▸ **Activity**
Present the stretch of the records from the line containing "Správy STVR" through the line containing "Pondelok 11.11.2013" as a Markdown table with the columns Row and Line. Number each row and leave out any blank lines.

*** Listed records ***

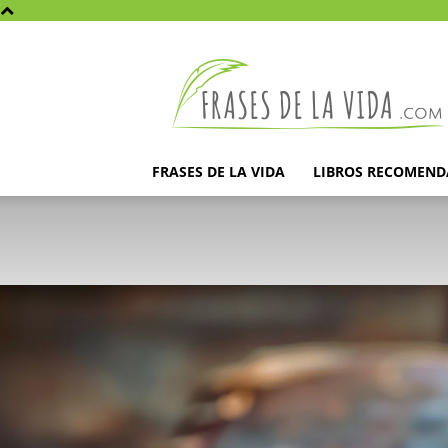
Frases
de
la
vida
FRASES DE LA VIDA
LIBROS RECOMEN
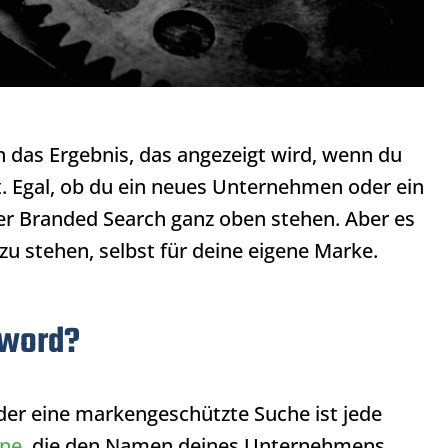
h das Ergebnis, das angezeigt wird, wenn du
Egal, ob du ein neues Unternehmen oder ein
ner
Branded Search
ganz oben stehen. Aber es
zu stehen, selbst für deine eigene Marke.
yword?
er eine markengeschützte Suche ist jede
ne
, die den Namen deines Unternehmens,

***
*** Listed records ***

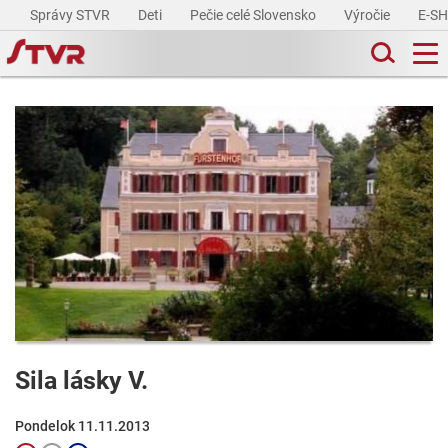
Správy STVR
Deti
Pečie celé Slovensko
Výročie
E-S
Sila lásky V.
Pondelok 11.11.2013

***
*** Listed records ***

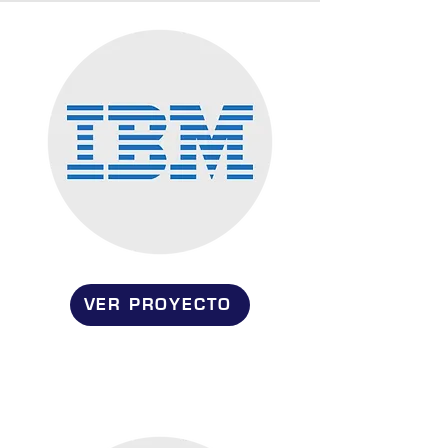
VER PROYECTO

***

▸ **Task solution**
| Row | Line |
|---|---|
| 1 | Správy STVR |
| 2 | Deti |
| 3 | Pečie celé Slovensko |
| 4 | Výročie |
| 5 | E-S |
| 6 | Sila lásky V. |
| 7 | Pondelok 11.11.2013 |